Quoted text.
** begin **

# IEI socionics description for Ni-Fe



## GreenCoyote

Descriptions of the strong functions:

Introverted Intuition: Primary Function
Ni – Introverted intuition, in the IEI, dictates that his consciousness is submerged in modeling time-related processes. He sails and flows, going both forward and backwards in time. His consciousness, in contrast to the ILI, is focused on ethics. He therefore focuses less on problems concerning the material world and production, preferring instead the development, in time, of human emotions and relations between people.
Internally he observes that everything is in constant motion: the children run, the adults work, behaviors display patterns, rivers flow, the heavenly bodies move in the sky… time has an identifiable essence about it. A dreamer and romantic, the IEI is easily separated from reality and taken away, by his thoughts, into the vastness of his dreams where he scoops up happiness and ponders the meaning of his existence. He’s often drawn towards novels containing fantasy and adventure. In these he participates with imaginary heroes in their adventures. The IEI loves to give himself up, for long periods, to dreaming. His dreams, as a rule, focus on beautiful and elegant things: i.e. a round-the-world journey aboard a lavish ocean liner alongside a refined public, the luxurious cottage with a fireplace and white piano, the excellent love…
However, the IEI also knows how to sense the ripening of events, to catch the barely noticeable fluidity and dynamics of moods within society. He precisely senses the moment, in time, in which he must act; he especially senses the approximation of crisis situations and danger, at which time he will appear visibly disturbed.

** end **

Task 1. Transcribe the full IEI socionics description above, without changing anything.

Data supplied.
** begin **

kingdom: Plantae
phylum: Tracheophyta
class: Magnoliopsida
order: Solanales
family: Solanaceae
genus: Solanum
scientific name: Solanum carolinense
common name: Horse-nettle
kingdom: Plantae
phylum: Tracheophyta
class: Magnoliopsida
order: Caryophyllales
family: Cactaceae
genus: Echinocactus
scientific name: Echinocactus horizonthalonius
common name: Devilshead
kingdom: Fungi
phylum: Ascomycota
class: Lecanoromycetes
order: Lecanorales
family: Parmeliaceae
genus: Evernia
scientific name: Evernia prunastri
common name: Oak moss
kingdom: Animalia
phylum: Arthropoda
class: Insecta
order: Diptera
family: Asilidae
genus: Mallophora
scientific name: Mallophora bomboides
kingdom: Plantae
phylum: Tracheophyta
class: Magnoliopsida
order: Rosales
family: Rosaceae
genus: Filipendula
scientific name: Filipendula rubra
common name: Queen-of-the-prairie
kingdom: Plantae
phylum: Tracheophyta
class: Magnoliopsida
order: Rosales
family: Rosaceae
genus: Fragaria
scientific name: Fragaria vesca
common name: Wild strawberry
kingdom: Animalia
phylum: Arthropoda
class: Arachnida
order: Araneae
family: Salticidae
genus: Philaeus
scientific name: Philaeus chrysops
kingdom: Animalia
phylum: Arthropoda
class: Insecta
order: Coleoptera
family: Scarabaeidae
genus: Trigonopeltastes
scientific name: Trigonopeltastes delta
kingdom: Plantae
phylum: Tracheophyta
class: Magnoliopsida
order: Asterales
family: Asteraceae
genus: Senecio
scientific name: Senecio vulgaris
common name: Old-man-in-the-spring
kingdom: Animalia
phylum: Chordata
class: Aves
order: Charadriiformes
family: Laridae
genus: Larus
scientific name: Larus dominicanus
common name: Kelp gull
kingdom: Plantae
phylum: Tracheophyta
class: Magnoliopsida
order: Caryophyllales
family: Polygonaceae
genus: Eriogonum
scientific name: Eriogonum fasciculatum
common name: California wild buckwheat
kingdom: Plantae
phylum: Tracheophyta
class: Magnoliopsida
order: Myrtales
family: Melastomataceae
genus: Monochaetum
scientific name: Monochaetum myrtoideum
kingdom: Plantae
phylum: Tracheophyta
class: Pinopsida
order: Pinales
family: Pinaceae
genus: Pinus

** end **

Task 2. Restate the listing word for word from its first line through the line containing "genus: Trigonopeltastes", both included, and give nothing else.

Task response 1.
# IEI socionics description for Ni-Fe



## GreenCoyote

Descriptions of the strong functions:

Introverted Intuition: Primary Function
Ni – Introverted intuition, in the IEI, dictates that his consciousness is submerged in modeling time-related processes. He sails and flows, going both forward and backwards in time. His consciousness, in contrast to the ILI, is focused on ethics. He therefore focuses less on problems concerning the material world and production, preferring instead the development, in time, of human emotions and relations between people.
Internally he observes that everything is in constant motion: the children run, the adults work, behaviors display patterns, rivers flow, the heavenly bodies move in the sky… time has an identifiable essence about it. A dreamer and romantic, the IEI is easily separated from reality and taken away, by his thoughts, into the vastness of his dreams where he scoops up happiness and ponders the meaning of his existence. He’s often drawn towards novels containing fantasy and adventure. In these he participates with imaginary heroes in their adventures. The IEI loves to give himself up, for long periods, to dreaming. His dreams, as a rule, focus on beautiful and elegant things: i.e. a round-the-world journey aboard a lavish ocean liner alongside a refined public, the luxurious cottage with a fireplace and white piano, the excellent love…
However, the IEI also knows how to sense the ripening of events, to catch the barely noticeable fluidity and dynamics of moods within society. He precisely senses the moment, in time, in which he must act; he especially senses the approximation of crisis situations and danger, at which time he will appear visibly disturbed.

Task response 2.
kingdom: Plantae
phylum: Tracheophyta
class: Magnoliopsida
order: Solanales
family: Solanaceae
genus: Solanum
scientific name: Solanum carolinense
common name: Horse-nettle
kingdom: Plantae
phylum: Tracheophyta
class: Magnoliopsida
order: Caryophyllales
family: Cactaceae
genus: Echinocactus
scientific name: Echinocactus horizonthalonius
common name: Devilshead
kingdom: Fungi
phylum: Ascomycota
class: Lecanoromycetes
order: Lecanorales
family: Parmeliaceae
genus: Evernia
scientific name: Evernia prunastri
common name: Oak moss
kingdom: Animalia
phylum: Arthropoda
class: Insecta
order: Diptera
family: Asilidae
genus: Mallophora
scientific name: Mallophora bomboides
kingdom: Plantae
phylum: Tracheophyta
class: Magnoliopsida
order: Rosales
family: Rosaceae
genus: Filipendula
scientific name: Filipendula rubra
common name: Queen-of-the-prairie
kingdom: Plantae
phylum: Tracheophyta
class: Magnoliopsida
order: Rosales
family: Rosaceae
genus: Fragaria
scientific name: Fragaria vesca
common name: Wild strawberry
kingdom: Animalia
phylum: Arthropoda
class: Arachnida
order: Araneae
family: Salticidae
genus: Philaeus
scientific name: Philaeus chrysops
kingdom: Animalia
phylum: Arthropoda
class: Insecta
order: Coleoptera
family: Scarabaeidae
genus: Trigonopeltastes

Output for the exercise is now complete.